Task objective: Line by line, please look for the word "Observe" in the following records, then copy each line you find it in.

----

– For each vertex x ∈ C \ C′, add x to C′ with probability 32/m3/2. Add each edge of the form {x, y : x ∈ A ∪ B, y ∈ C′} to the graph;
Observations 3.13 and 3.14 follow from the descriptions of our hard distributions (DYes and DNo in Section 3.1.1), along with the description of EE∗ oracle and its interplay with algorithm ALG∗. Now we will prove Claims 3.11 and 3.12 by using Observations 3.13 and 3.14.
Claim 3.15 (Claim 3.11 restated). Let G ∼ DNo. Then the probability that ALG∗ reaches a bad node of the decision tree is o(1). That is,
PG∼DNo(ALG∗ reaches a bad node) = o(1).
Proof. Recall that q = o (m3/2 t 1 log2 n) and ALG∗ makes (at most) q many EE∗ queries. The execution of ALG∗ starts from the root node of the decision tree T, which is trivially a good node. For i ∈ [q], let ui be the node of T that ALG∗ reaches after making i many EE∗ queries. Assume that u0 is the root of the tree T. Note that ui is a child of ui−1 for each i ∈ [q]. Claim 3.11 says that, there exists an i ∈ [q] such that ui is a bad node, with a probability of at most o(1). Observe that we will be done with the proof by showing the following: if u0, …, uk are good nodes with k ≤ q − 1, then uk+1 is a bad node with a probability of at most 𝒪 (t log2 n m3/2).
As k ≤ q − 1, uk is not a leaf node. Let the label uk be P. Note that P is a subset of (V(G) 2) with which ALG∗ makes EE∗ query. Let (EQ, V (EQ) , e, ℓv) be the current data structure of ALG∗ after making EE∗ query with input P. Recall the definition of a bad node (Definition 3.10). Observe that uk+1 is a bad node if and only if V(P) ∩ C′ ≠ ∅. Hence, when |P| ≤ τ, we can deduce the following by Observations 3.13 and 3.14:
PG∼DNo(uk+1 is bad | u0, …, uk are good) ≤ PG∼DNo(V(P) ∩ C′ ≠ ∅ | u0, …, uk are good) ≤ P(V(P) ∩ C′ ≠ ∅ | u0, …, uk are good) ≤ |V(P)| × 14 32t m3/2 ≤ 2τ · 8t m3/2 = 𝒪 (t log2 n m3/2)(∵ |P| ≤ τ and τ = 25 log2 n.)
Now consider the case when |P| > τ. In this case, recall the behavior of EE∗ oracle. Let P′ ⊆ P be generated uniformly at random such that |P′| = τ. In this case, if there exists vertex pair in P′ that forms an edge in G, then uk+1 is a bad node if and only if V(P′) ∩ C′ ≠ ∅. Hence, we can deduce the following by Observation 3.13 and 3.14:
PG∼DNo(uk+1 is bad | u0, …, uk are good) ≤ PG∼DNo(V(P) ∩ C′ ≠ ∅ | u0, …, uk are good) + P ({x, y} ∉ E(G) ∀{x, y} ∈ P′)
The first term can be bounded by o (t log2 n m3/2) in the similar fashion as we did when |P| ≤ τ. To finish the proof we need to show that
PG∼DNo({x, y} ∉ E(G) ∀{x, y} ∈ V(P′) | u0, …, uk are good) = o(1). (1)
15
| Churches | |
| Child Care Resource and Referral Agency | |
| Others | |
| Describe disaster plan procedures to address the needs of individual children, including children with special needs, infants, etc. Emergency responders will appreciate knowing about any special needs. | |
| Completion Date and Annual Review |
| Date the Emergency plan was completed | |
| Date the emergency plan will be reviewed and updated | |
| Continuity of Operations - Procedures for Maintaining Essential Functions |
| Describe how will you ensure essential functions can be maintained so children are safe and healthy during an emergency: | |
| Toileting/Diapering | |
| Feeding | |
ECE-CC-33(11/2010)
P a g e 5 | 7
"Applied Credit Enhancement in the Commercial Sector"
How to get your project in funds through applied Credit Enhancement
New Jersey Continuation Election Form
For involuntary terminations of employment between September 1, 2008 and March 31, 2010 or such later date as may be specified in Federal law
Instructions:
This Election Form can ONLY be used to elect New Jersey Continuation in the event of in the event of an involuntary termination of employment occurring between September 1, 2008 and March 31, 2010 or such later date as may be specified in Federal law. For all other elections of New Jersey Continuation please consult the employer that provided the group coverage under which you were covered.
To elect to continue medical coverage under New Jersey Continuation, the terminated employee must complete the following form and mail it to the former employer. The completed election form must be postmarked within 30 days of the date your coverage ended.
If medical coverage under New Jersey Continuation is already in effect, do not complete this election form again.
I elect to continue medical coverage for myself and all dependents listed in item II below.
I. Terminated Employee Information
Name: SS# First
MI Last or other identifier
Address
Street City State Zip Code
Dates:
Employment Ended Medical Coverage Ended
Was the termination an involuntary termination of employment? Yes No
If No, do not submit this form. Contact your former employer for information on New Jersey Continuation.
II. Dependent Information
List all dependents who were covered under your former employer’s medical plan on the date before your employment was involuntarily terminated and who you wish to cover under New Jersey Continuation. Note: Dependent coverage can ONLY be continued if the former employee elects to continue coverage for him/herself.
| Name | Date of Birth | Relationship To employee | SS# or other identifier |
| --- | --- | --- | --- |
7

----

Problem solution:
Proof. Recall that q = o (m3/2 t 1 log2 n) and ALG∗ makes (at most) q many EE∗ queries. The execution of ALG∗ starts from the root node of the decision tree T, which is trivially a good node. For i ∈ [q], let ui be the node of T that ALG∗ reaches after making i many EE∗ queries. Assume that u0 is the root of the tree T. Note that ui is a child of ui−1 for each i ∈ [q]. Claim 3.11 says that, there exists an i ∈ [q] such that ui is a bad node, with a probability of at most o(1). Observe that we will be done with the proof by showing the following: if u0, …, uk are good nodes with k ≤ q − 1, then uk+1 is a bad node with a probability of at most 𝒪 (t log2 n m3/2).
As k ≤ q − 1, uk is not a leaf node. Let the label uk be P. Note that P is a subset of (V(G) 2) with which ALG∗ makes EE∗ query. Let (EQ, V (EQ) , e, ℓv) be the current data structure of ALG∗ after making EE∗ query with input P. Recall the definition of a bad node (Definition 3.10). Observe that uk+1 is a bad node if and only if V(P) ∩ C′ ≠ ∅. Hence, when |P| ≤ τ, we can deduce the following by Observations 3.13 and 3.14:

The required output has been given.